La demande de mise sur le marché du cancer de la prostate Olaparib inhibiteur de PARP reçoit un examen prioritaire

[Jan 28, 2020]

Lynparza-olaparib

Le 20, 20 20 janvier, AstraZeneca et Merck ont ​​annoncé que la demande supplémentaire de nouveau médicament de Lynparza (olaparib) a été acceptée et a obtenu le statut d'examen prioritaire aux États-Unis pour le cancer de la prostate métastatique résistant à la castration (mCRPC) , porteurs de lésions nocives ou suspectées Patients présentant des mutations génétiques nuisibles de réparation de la lignée germinale ou de la recombinaison homologue (HRRm) qui ont progressé après un traitement antérieur avec de nouveaux médicaments hormonaux. La date PDUFA est fixée pour le deuxième trimestre de 20 20.
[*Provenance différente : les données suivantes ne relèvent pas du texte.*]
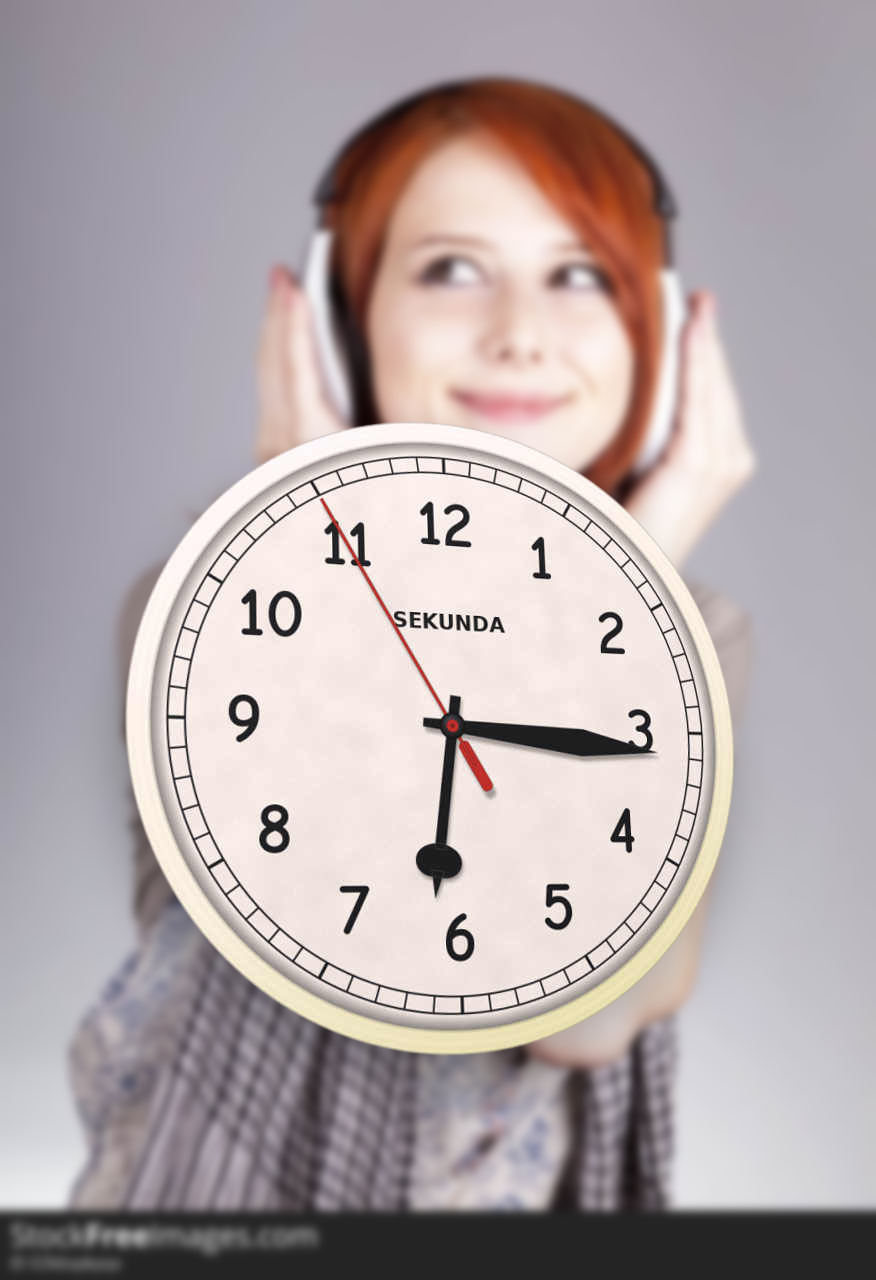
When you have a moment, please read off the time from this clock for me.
6:15:55
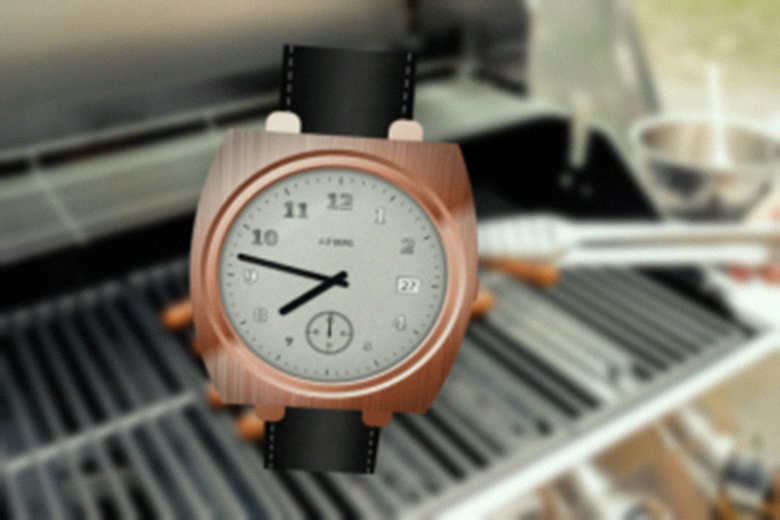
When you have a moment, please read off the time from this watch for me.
7:47
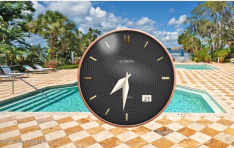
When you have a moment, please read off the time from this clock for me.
7:31
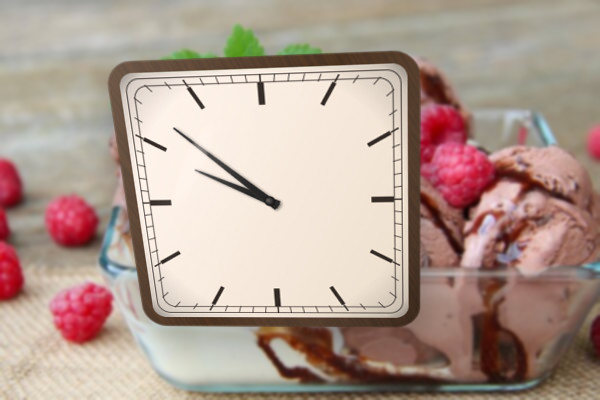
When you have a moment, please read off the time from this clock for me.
9:52
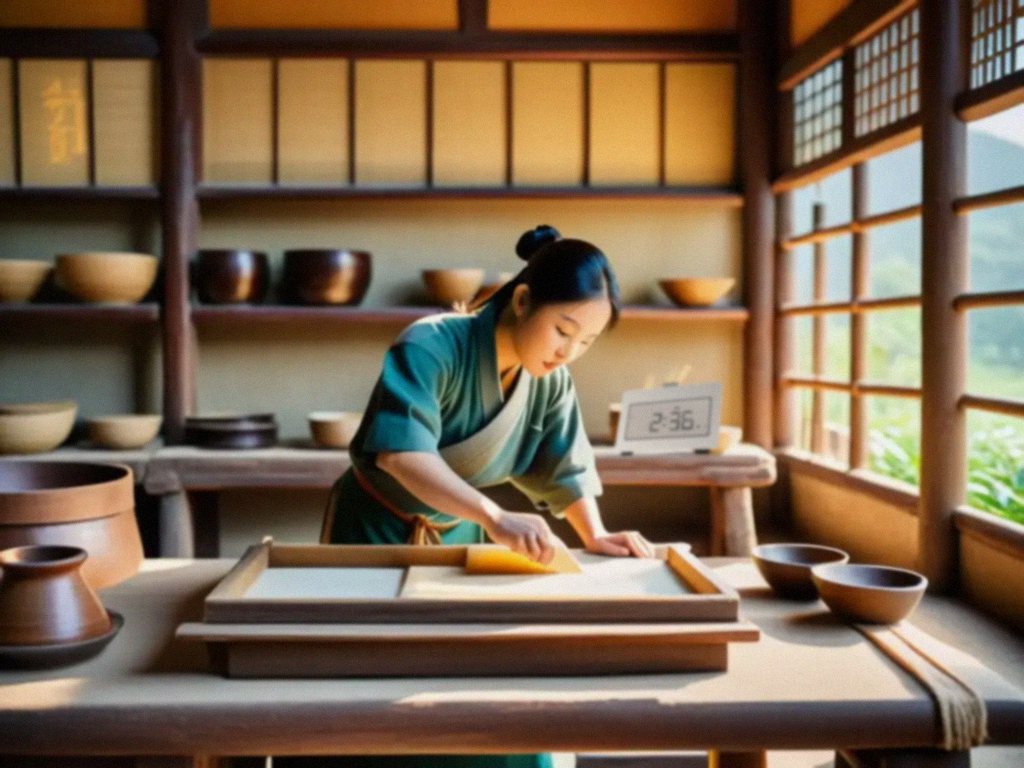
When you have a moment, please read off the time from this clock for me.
2:36
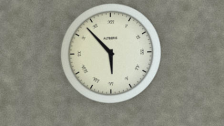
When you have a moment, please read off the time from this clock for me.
5:53
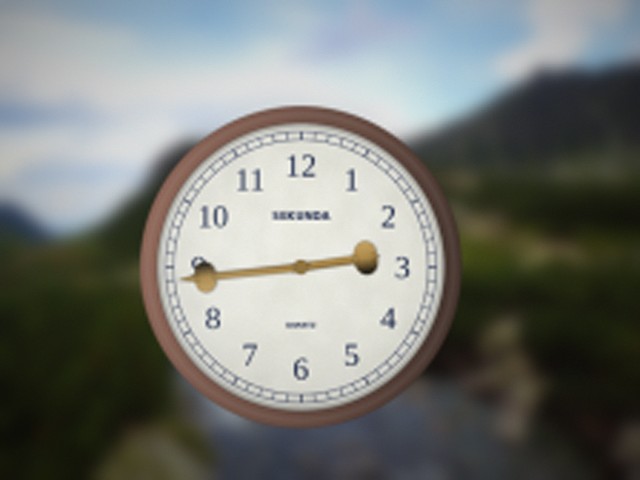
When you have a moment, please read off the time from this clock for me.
2:44
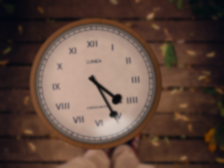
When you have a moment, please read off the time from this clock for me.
4:26
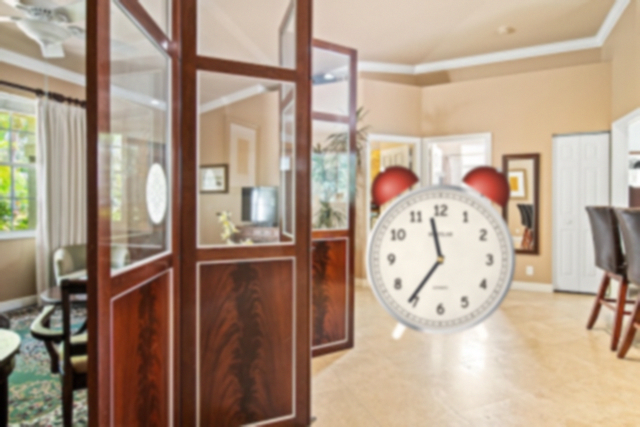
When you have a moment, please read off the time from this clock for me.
11:36
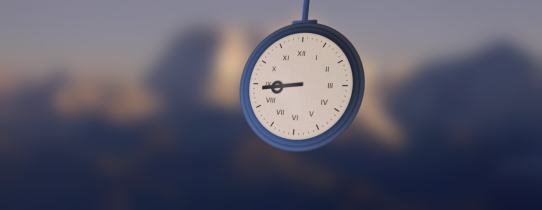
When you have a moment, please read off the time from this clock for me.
8:44
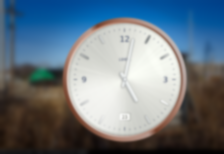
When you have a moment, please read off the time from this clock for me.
5:02
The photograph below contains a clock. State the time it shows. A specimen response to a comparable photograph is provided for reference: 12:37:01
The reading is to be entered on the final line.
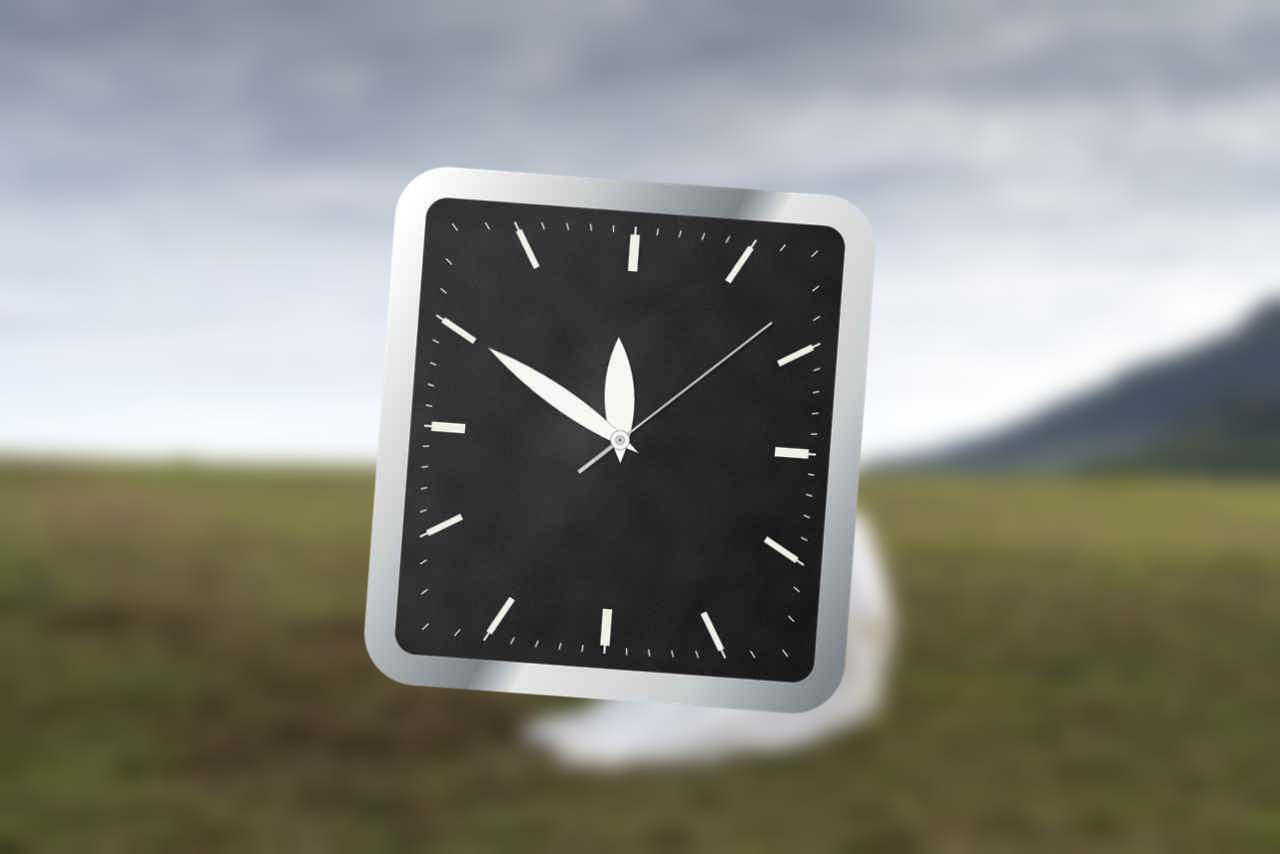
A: 11:50:08
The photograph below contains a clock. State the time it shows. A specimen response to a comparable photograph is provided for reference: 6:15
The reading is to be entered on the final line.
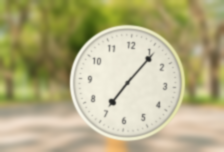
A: 7:06
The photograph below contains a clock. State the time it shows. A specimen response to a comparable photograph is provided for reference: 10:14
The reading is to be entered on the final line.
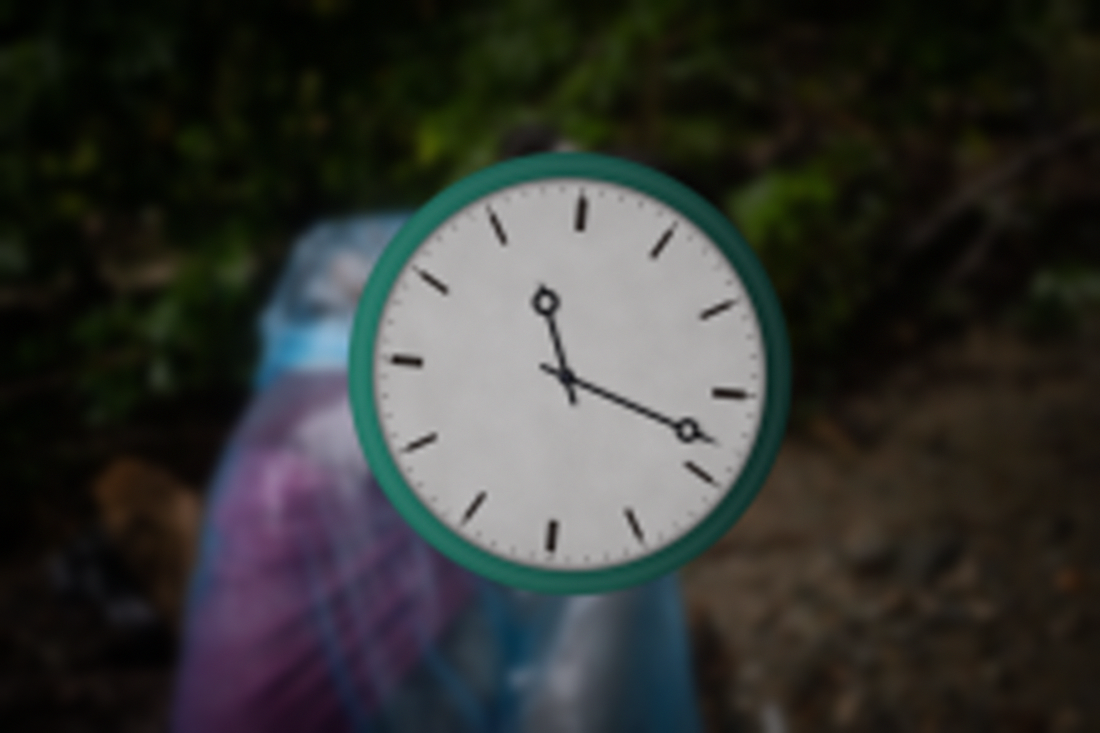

L'examen prioritaire de la 0010010 # 39; FDA est basé sur les résultats de l'essai de Phase 3 PROfound, annoncé lors de la conférence de l'ESMO 2019. Les résultats de l'essai PROfound montrent que Lynparza présente un risque significatif de progression de la maladie ou de décès sur la base d'un rapport de risque de 0. 34 (p 0010010 lt; 0. 0001) ​​par rapport à l'abiratérone ou l'enzalutamide chez les patients atteints de mCRPC présentant des mutations BRCA 1 / 2 ou ATM. Une réduction de 66% était le principal critère d'évaluation de l'essai. L'essai a également montré que dans la population d'essai globale de patients atteints de mCRPC présentant des mutations HRR (HRRm) (patients atteints de BRCA 1 / 2, ATM, CDK 12 ou 1 {{9} } autres mutations du gène HRRm), sur la base d'un rapport de risque de 0. 49 (p 0010010 lt; 0. 0001), Lynparza a réduit le risque de progression de la maladie ou de décès de {{ 21}}% par rapport à l'abiratérone ou à l'enzalutamide, un critère d'évaluation secondaire clé de l'essai. Les caractéristiques d'innocuité et de tolérabilité de Lynparza dans l'essai PROfound sont cohérentes avec celles observées dans les essais cliniques précédents. PROfound est le premier essai 3 de phase agressive à tester des thérapies ciblées chez des patients atteints de cancer de la prostate avec sélection de biomarqueurs.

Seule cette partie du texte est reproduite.